Given problem A ::
Answer these from the letter:
(i) On what date was the benefit concert held?
(ii) To what idea are the website and its e-mail campaign dedicated?
(iii) Whom is the effort meant to help?

Quoted text ::
CLICK HERE FOR INFO ON THE BENEFIT CONCERT HELD ON SEPT. 19th

 

 

Dear Friends,

 

Probably much like you, I have heard terrible stories of tragedy and waste, of hatred, and unspeakable sorrow. I've recoiled with sadness and grief at the seemingly new levels of depravity detailed on the evening news.  I've shaken my head in horror at the senseless violence that is an all too common occurrence in our society.  At times, I have taken action to help if I was able and when specific instructions were made available as to what could be done.  Deep down, I think I was always aware that, but – for Gods grace, such a story could touch my life in even more personal ways.

 

Recently, my life and that of everyone I love, was forever cruelly altered by just such an occurrence.  When I first heard the news, it seemed as though my regular prayers that God would watch over my loved ones and keep them safe from harm had been ignored.   However, I know now that light and goodness in this World do outweigh the forces of darkness and evil.  That regular everyday people, just like me, and my family, do care deeply about horrible tragedy and that they will act if given the information required to help.  This website and the accompanying e-mail campaign is dedicated to this idea that everyday people, like you and me, can make a difference in the lives of others at the very moment when despair has settled in and the need is most desperate.  This is to help the girls.

Raw records ::
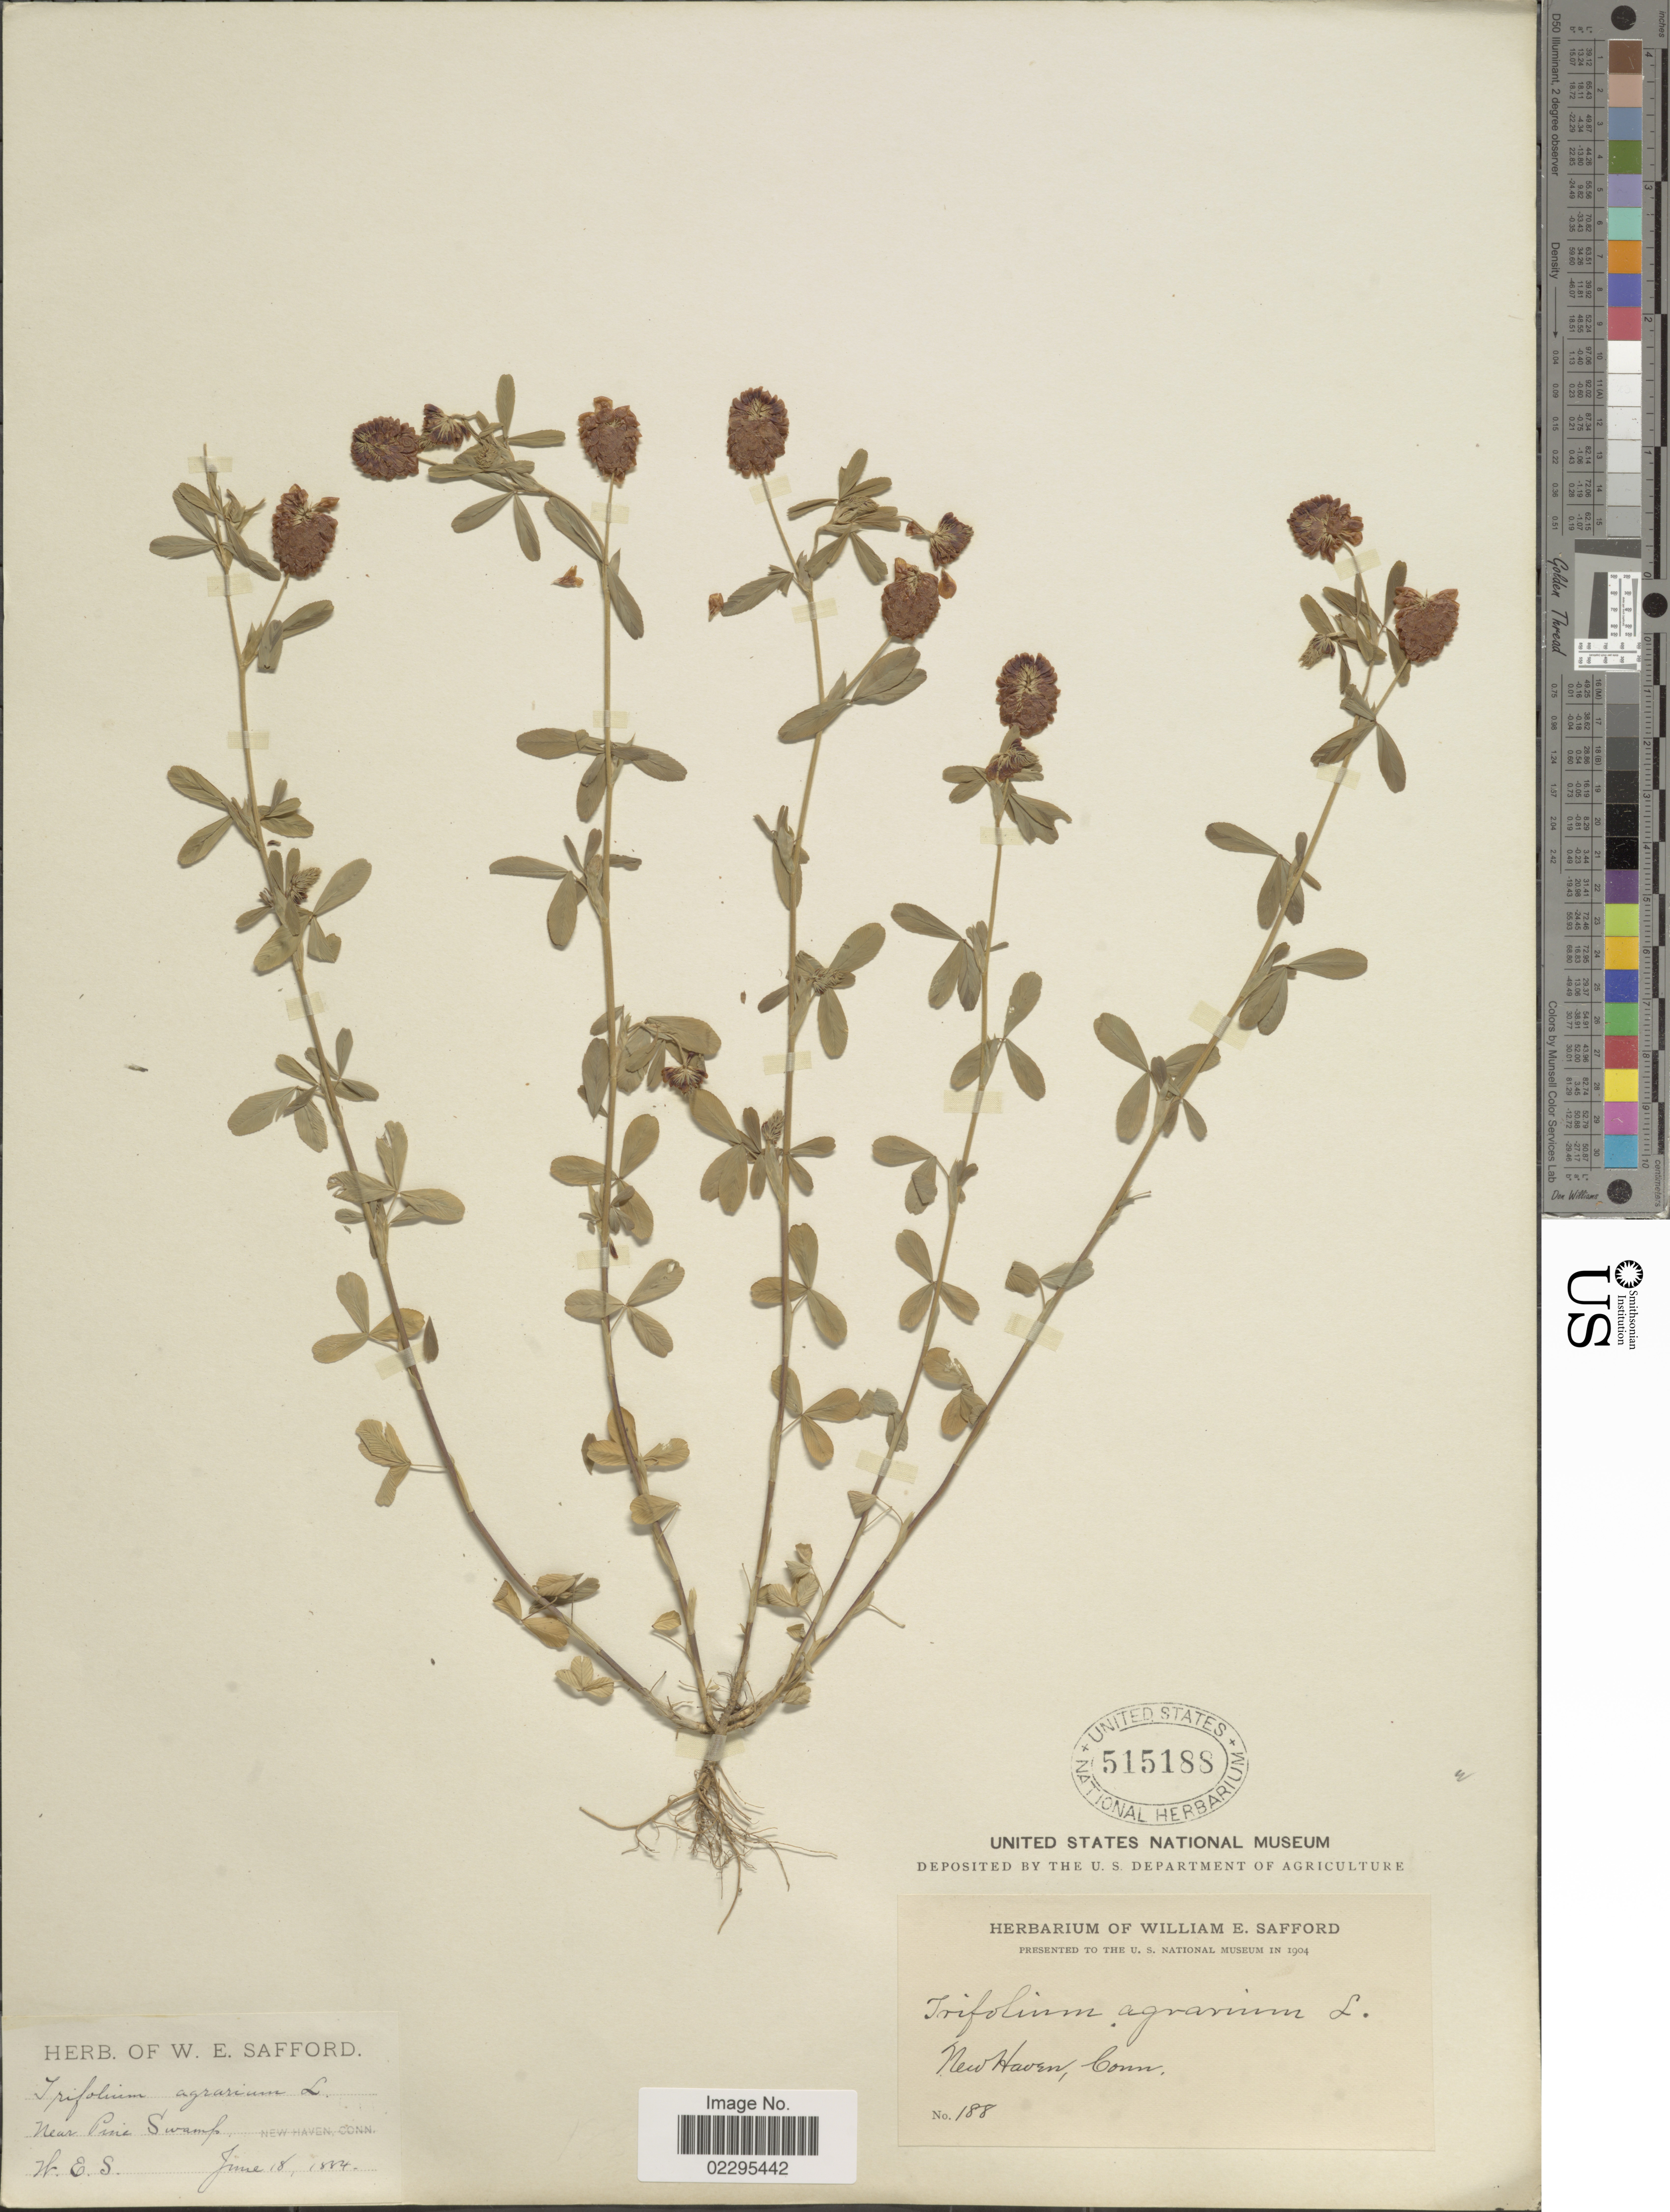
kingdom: Plantae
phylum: Tracheophyta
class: Magnoliopsida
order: Fabales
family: Fabaceae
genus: Trifolium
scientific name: Trifolium agrarium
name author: L.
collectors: W. E. Safford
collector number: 188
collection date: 1884-06-18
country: United States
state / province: Connecticut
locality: New Haven, Near Pine Swamp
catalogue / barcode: US 515188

Given problem B ::
Quote the records from the line that contains "collector number: 188" to the end of the records, keeping both ends.

Written response A ::
(i) Sept. 19th
(ii) The idea that everyday people can make a difference in the lives of others at the very moment when despair has settled in and the need is most desperate
(iii) The girls

Written response B ::
collector number: 188
collection date: 1884-06-18
country: United States
state / province: Connecticut
locality: New Haven, Near Pine Swamp
catalogue / barcode: US 515188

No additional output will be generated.